> **Travail à faire**
Pourriez-vous reproduire mot pour mot le passage fourni ci-dessous, en commençant par « Cette initiative, révélée » et en continuant jusqu'à « Royaume-Uni et Saint-Marin. » ?

***** Passage fourni *****

Par Jean Wesley Pierre

Un tournant diplomatique majeur s’esquisse dans le conflit israélo-palestinien. Dix (10) pays, dont la France, ont annoncé leur intention de reconnaître officiellement un État palestinien lors d’une conférence qui se tiendra lundi 22 septembre 2025, à New York, en marge de la 80eme Assemblée générale de l’ONU.

Cette initiative, révélée par l’Élysée, intervient alors que l’armée israélienne mène une offensive d’une intensité inédite sur la ville de Gaza, provoquant de nouveaux déplacements massifs de population.

Une reconnaissance coordonnée

Selon un conseiller du président Emmanuel Macron, les pays signataires de cette décision sont la France, l’Andorre, l’Australie, la Belgique, le Canada, le Luxembourg, le Portugal, Malte, le Royaume-Uni et Saint-Marin.

Paris, à l’origine de cette initiative, insiste sur le caractère « non hostile » de ce geste envers Israël. « Reconnaître la Palestine n’est pas un acte contre Israël, mais une étape pour relancer une solution à deux États et isoler le Hamas », a déclaré Emmanuel Macron dans une interview accordée à une chaîne israélienne. Le chef de l’État a par ailleurs averti que toute annexion de la Cisjordanie par Israël constituerait une « ligne rouge claire ».

Pour Elias Sanbar, il s’agit d’« une reconnaissance historique ». Il insiste : « Quand vous reconnaissez un pays, vous ne le reconnaissez pas comme un espace vide, vous reconnaissez un espace occupé par son peuple, et donc son existence. »
De son côté, le député israélien Habib a mis en garde la France contre les conséquences d’une telle décision : « Si jamais il y a une reconnaissance d’un État palestinien, Israël ne restera pas les bras croisés ! La réponse principale sera d’étendre la souveraineté juive. Je n’aime pas parler d’annexion. Israël n’annexe pas la Judée, la Judée est une terre juive depuis près de 3 000 ans. »

Intensification des combats à Gaza

Sur le terrain, la situation humanitaire continue de se détériorer. L’armée israélienne affirme avoir entamé une offensive « d’une force sans précédent » sur la ville de Gaza, le plus grand centre urbain de l’enclave palestinienne. Elle appelle la population à évacuer, estimant qu’environ 480 000 personnes ont déjà fui depuis la fin août.

***** Données *****

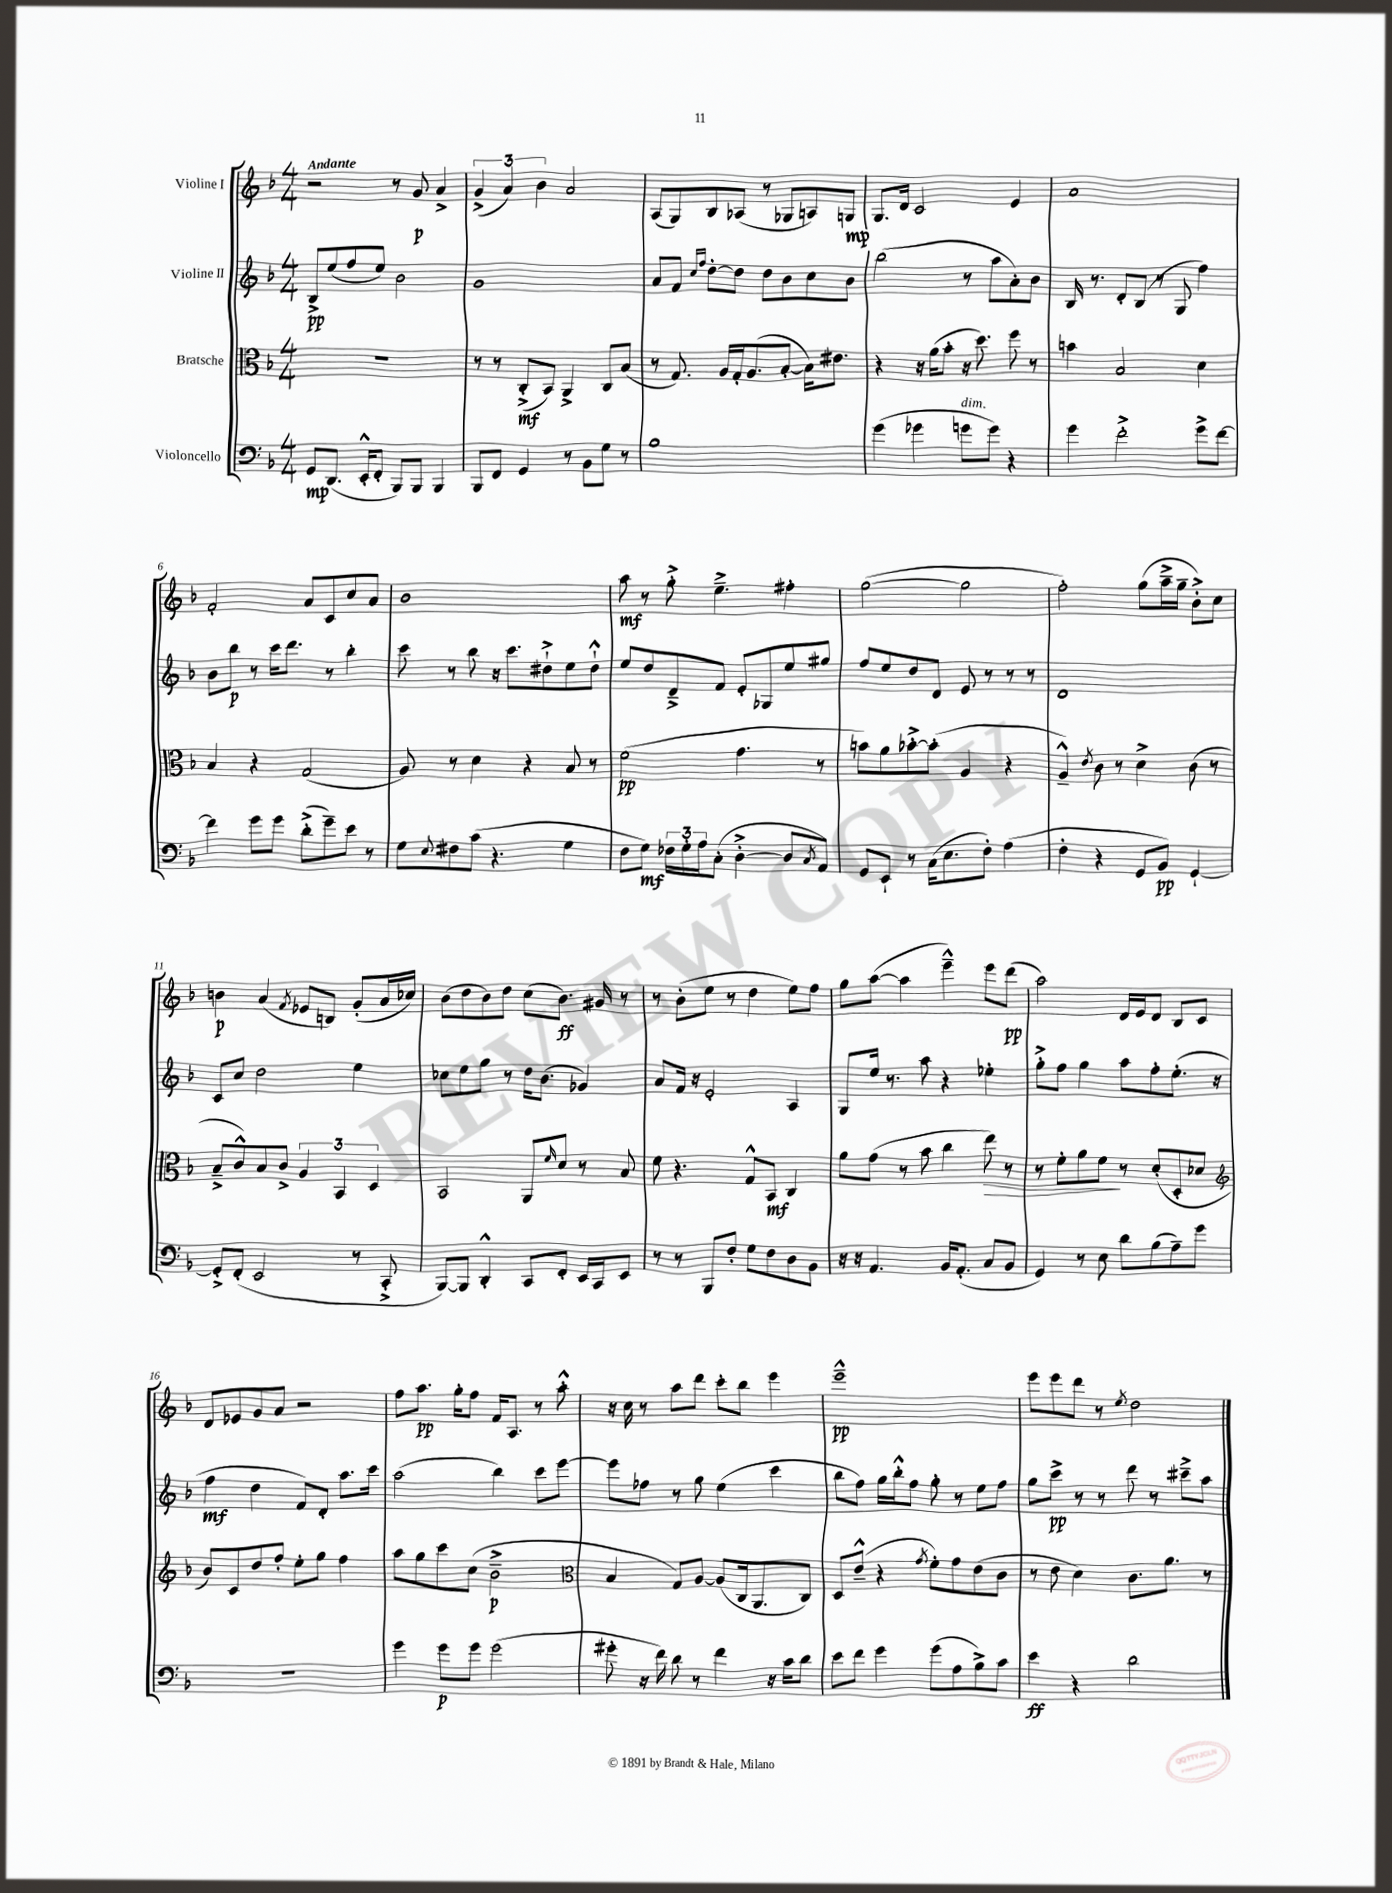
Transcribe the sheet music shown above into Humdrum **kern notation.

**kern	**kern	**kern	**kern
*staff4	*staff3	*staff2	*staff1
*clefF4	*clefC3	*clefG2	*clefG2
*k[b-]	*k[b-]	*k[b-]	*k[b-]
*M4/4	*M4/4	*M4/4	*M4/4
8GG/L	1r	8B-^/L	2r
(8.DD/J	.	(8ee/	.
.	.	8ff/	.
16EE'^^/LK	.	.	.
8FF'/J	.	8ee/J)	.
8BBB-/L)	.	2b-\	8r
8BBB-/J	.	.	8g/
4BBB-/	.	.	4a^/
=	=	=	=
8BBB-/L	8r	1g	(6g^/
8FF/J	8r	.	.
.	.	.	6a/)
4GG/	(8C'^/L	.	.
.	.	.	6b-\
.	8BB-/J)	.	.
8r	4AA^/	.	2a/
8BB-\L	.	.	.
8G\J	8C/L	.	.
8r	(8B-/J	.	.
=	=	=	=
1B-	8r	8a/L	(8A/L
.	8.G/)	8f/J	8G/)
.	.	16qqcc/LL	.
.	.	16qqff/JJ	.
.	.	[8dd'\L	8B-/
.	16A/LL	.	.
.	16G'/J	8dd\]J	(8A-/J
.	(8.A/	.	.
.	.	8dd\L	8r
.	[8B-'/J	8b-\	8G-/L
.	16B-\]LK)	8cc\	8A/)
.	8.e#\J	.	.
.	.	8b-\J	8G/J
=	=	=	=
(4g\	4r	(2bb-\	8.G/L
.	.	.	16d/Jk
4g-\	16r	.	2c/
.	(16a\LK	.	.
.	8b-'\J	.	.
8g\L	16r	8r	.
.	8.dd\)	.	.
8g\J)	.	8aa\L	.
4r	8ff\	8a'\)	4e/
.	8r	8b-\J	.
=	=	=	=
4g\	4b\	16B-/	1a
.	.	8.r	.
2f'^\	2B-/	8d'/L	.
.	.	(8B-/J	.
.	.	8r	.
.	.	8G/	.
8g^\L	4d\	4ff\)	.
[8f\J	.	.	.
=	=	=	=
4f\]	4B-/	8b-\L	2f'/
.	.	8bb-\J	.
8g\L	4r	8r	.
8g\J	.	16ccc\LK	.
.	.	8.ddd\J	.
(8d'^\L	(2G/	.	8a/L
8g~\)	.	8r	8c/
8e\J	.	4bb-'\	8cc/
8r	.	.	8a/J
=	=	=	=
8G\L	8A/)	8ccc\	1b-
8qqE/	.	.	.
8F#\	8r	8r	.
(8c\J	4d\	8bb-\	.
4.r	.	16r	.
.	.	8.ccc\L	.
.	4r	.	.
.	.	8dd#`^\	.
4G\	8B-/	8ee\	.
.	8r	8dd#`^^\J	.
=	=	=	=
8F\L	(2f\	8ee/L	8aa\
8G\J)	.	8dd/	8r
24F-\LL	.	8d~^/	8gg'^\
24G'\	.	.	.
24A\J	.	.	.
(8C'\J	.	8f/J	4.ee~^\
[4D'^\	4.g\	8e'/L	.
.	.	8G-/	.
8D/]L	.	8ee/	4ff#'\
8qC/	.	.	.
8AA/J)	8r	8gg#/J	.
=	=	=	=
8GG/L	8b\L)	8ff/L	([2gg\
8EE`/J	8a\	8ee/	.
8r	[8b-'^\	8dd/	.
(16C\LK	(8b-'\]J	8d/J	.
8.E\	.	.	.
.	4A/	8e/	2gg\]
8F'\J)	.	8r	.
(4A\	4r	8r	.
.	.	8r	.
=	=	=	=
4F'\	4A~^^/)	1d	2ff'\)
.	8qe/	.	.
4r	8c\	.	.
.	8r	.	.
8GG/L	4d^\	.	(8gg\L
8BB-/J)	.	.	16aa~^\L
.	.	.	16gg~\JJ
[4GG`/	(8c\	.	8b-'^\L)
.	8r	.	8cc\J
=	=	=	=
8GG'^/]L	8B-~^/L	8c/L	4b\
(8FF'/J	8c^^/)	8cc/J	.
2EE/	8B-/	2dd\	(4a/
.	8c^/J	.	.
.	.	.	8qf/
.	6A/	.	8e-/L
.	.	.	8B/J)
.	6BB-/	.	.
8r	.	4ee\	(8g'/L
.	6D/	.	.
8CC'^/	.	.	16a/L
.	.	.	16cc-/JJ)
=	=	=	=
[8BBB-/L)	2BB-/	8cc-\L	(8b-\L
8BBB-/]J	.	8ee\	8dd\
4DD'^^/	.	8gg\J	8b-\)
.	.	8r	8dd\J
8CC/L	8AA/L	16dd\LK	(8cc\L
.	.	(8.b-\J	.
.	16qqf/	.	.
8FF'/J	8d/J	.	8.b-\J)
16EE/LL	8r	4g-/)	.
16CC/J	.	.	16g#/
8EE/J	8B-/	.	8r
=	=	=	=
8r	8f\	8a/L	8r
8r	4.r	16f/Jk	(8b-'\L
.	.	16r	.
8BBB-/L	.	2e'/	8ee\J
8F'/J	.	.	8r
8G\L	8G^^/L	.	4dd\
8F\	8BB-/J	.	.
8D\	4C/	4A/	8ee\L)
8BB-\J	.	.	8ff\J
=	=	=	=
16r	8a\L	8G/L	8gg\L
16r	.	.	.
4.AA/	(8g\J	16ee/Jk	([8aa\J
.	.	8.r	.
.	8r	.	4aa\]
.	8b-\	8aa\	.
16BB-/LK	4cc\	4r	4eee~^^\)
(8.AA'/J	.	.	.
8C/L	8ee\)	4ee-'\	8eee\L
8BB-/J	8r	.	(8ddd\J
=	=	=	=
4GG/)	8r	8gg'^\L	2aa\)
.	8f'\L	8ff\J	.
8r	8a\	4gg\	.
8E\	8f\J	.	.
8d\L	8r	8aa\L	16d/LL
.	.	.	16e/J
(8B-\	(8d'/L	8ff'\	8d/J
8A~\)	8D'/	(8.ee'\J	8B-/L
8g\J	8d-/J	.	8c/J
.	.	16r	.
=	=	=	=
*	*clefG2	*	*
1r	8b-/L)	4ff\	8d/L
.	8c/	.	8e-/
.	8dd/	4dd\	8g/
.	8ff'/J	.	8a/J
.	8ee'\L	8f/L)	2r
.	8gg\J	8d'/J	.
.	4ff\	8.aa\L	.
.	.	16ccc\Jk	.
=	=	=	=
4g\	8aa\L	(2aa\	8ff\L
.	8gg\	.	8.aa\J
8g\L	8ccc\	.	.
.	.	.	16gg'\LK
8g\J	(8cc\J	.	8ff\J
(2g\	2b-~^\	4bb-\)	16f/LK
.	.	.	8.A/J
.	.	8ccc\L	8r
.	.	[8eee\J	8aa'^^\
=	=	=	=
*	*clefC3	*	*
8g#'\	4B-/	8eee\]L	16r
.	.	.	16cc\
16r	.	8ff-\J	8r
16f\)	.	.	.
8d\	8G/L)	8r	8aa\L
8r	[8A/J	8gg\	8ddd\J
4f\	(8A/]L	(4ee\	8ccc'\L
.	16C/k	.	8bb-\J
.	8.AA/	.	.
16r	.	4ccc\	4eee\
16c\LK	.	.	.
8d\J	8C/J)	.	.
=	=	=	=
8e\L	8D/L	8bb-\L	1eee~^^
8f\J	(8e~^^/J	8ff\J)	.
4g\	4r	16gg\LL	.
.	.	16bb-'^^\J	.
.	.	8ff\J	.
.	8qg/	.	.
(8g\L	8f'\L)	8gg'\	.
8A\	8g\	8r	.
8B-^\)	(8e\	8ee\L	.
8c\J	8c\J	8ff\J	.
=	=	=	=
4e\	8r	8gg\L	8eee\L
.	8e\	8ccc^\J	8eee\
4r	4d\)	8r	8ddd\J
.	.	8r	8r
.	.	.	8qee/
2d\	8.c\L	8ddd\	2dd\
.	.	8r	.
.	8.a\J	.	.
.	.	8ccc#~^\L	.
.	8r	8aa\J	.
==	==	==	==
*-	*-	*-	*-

*****

> **Réponse rédigée**
Cette initiative, révélée par l’Élysée, intervient alors que l’armée israélienne mène une offensive d’une intensité inédite sur la ville de Gaza, provoquant de nouveaux déplacements massifs de population.

Une reconnaissance coordonnée

Selon un conseiller du président Emmanuel Macron, les pays signataires de cette décision sont la France, l’Andorre, l’Australie, la Belgique, le Canada, le Luxembourg, le Portugal, Malte, le Royaume-Uni et Saint-Marin.